- **PROMPT**: From the line that holds "-> <div> <svg>" to the end of the records, reproduce every line exactly. No pictures.

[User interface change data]

● ● ● ● ● ● ●

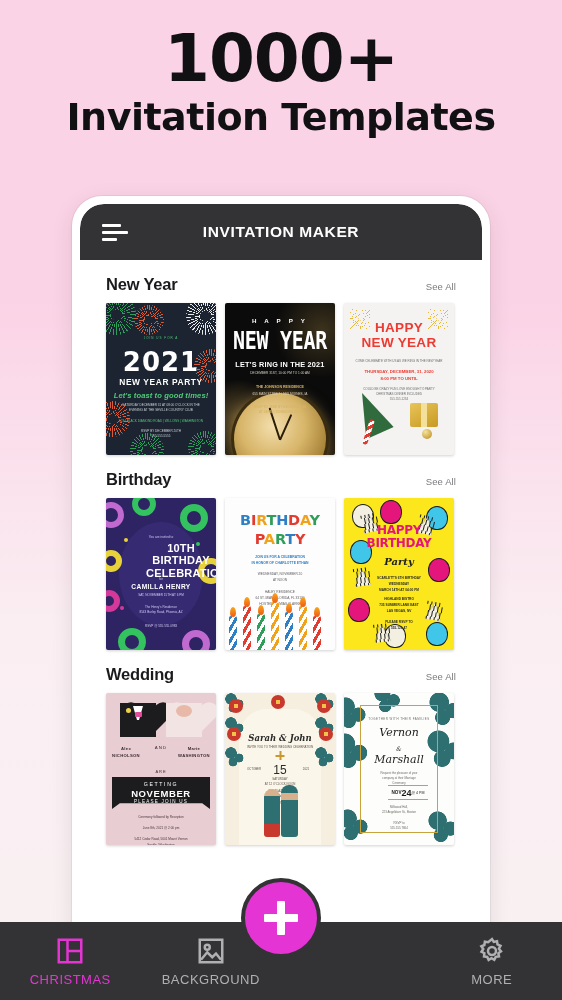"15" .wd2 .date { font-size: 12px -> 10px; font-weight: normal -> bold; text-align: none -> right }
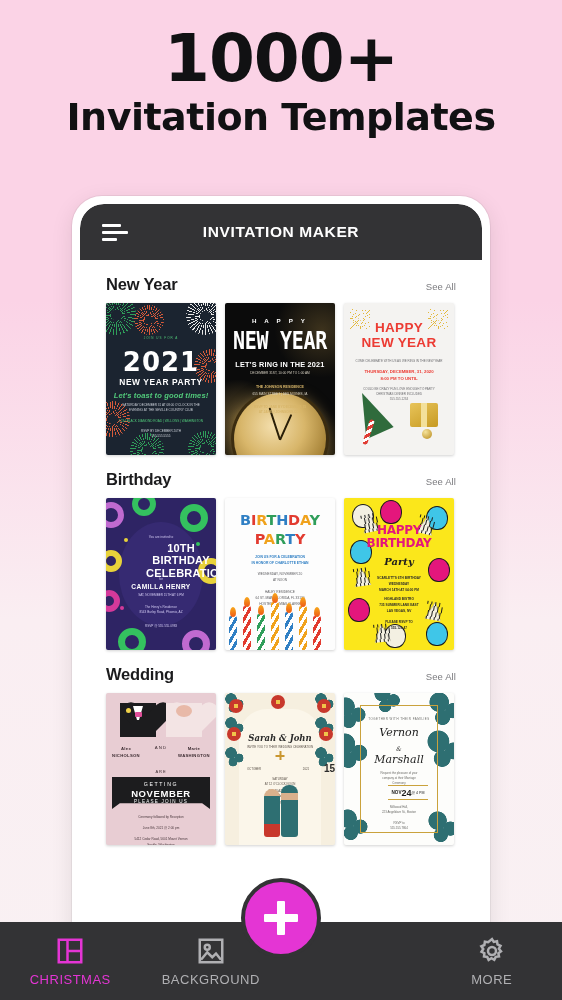"24" .wd3 .dateline { height: 15px -> 21px }
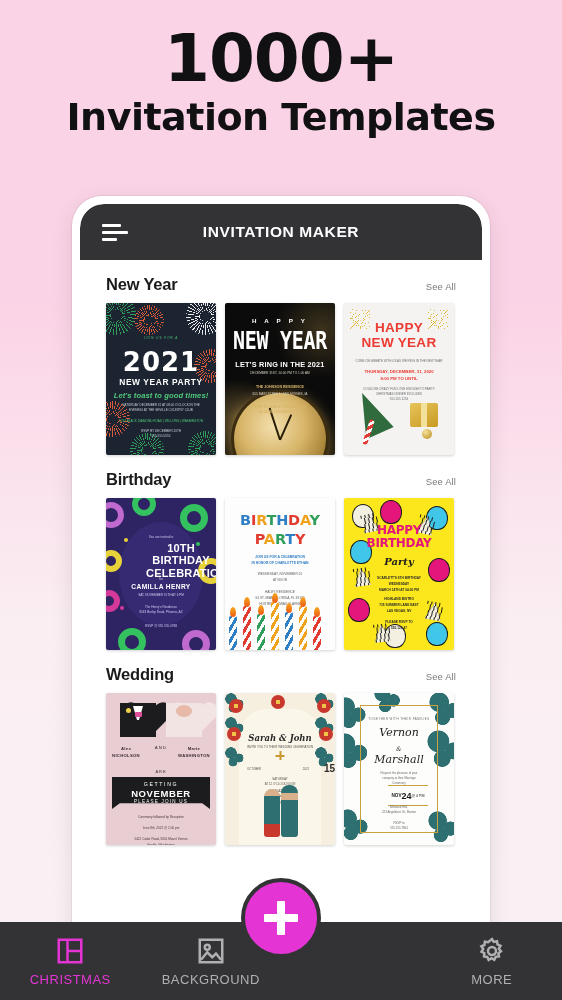"DRAFT" div.nav-item { html: none -> <div> <svg> <path></path> <line></line> <line></line> <line></line> <path></path> </svg> <span>DRAFT</span> </div> }
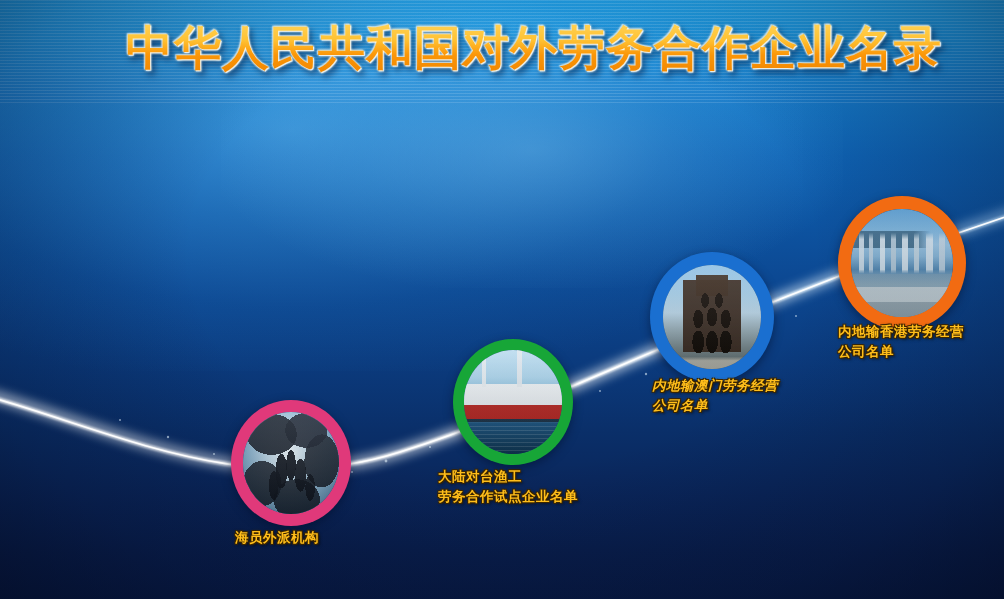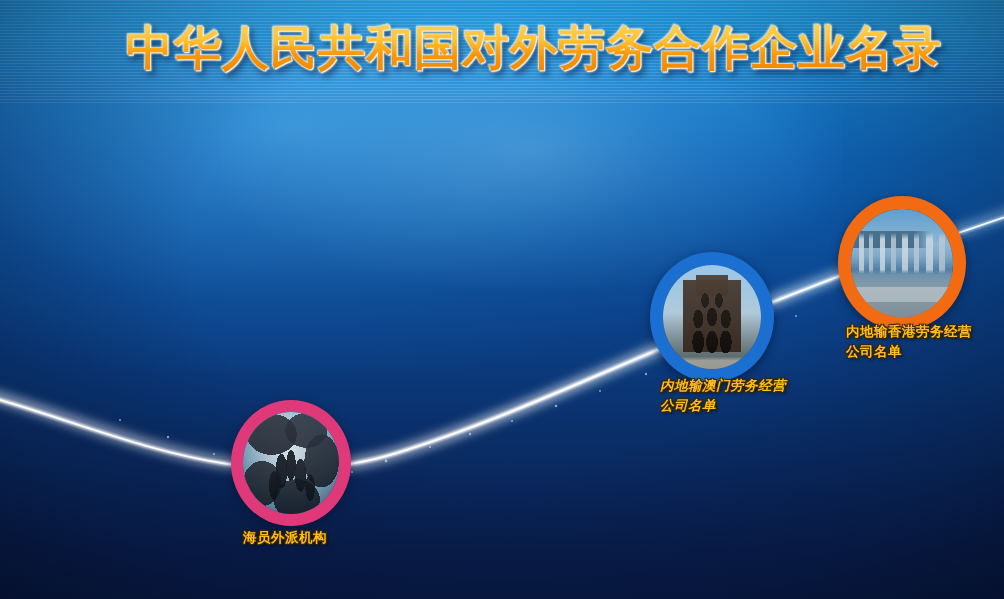"内地输香港劳务经营" .cap span { margin-left: 8px -> none }
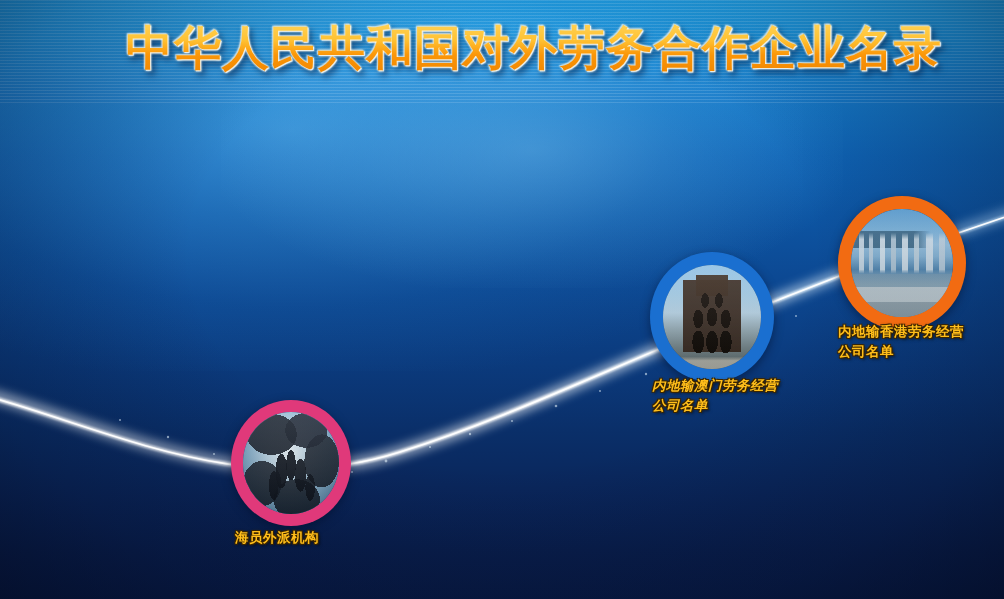"大陆对台渔工" div.badge { html: none -> <div> <div> <div> <div></div> <div></div> <div></div> <div></div> <div></div> </div> </div> <div> <span>大陆对台渔工</span> <span>劳务合作试点企业名单</span> </div> </div> }
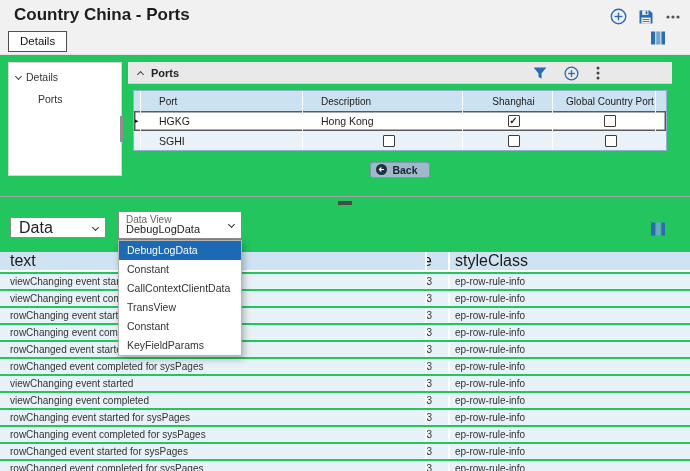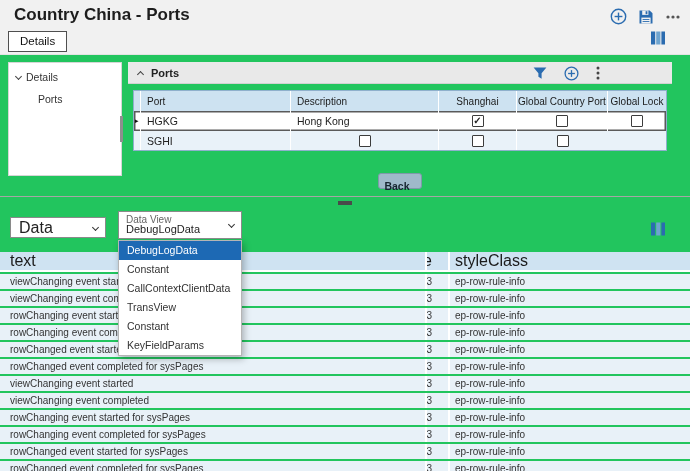"Port" .pt-head, .pt-row { gap: none -> 12px }
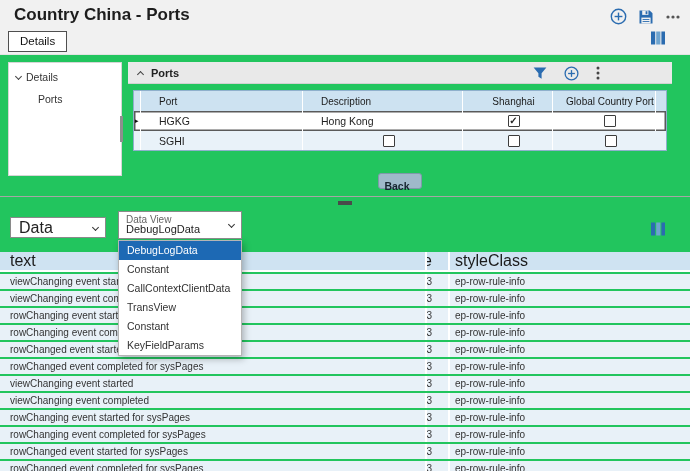"Back" .back-btn { flex-direction: column -> none }
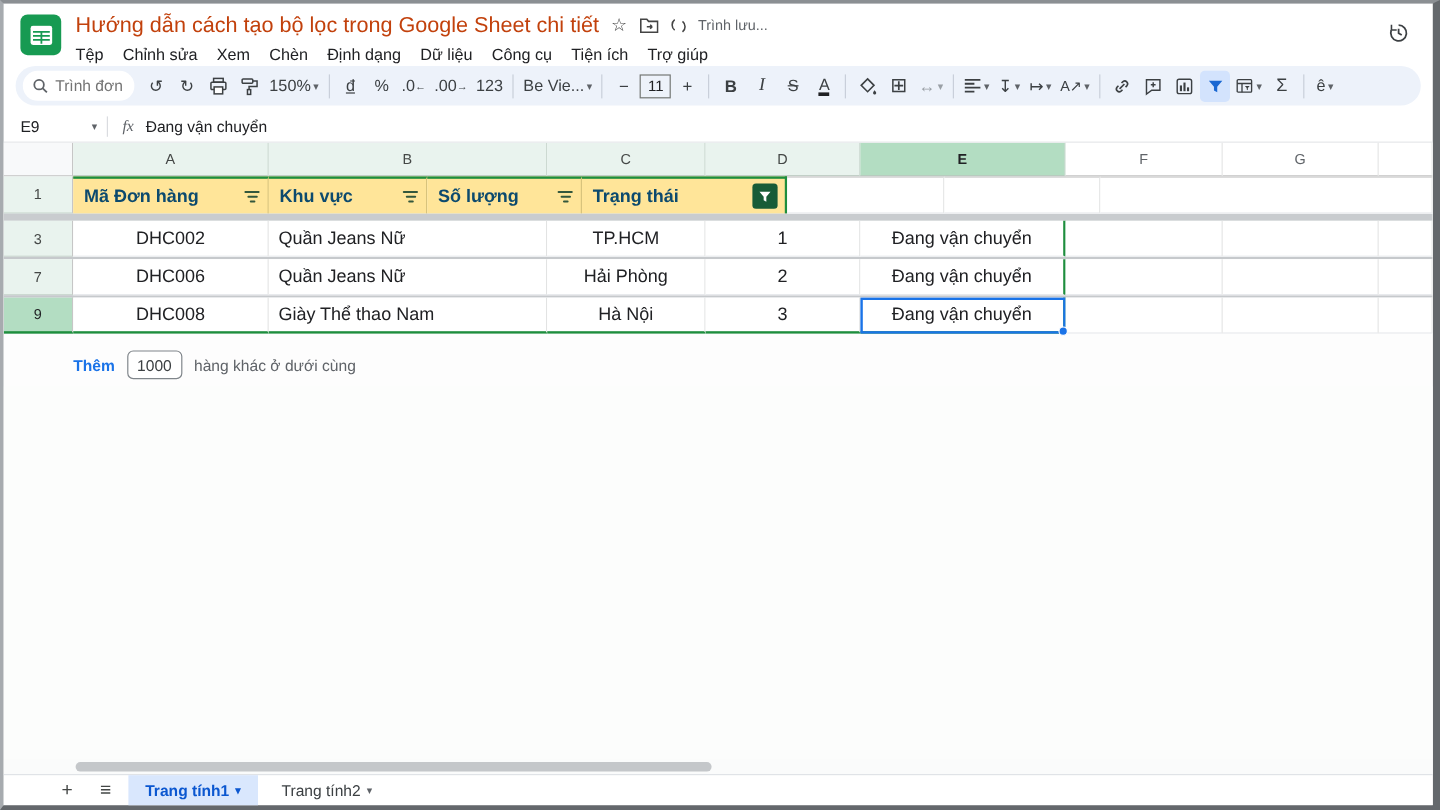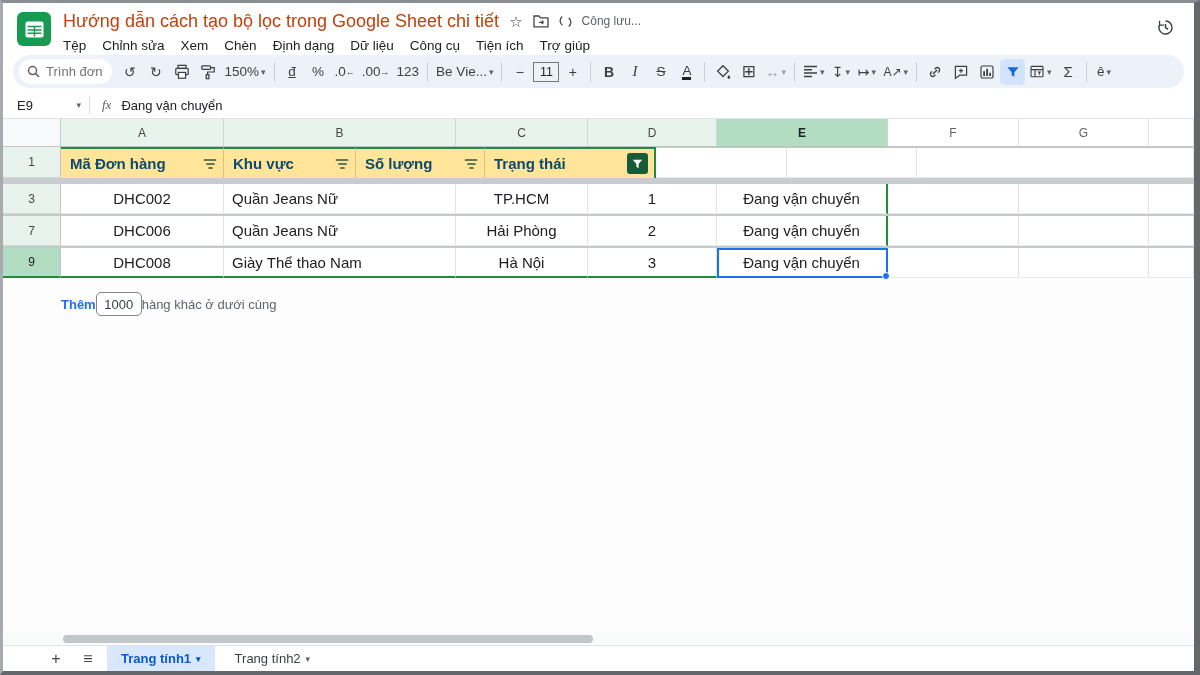"Công lưu..." span.saving { text: Công -> Trình }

● ● ● ● ● ● ●

- **SOLUTION TO THE EXERCISE**:
"DRAFT" div.nav-item { html: none -> <div> <svg> <path></path> <line></line> <line></line> <line></line> <path></path> </svg> <span>DRAFT</span> </div> }
"内地输香港劳务经营" .cap span { margin-left: 8px -> none }
"大陆对台渔工" div.badge { html: none -> <div> <div> <div> <div></div> <div></div> <div></div> <div></div> <div></div> </div> </div> <div> <span>大陆对台渔工</span> <span>劳务合作试点企业名单</span> </div> </div> }
"Port" .pt-head, .pt-row { gap: none -> 12px }
"Back" .back-btn { flex-direction: column -> none }
"Công lưu..." span.saving { text: Công -> Trình }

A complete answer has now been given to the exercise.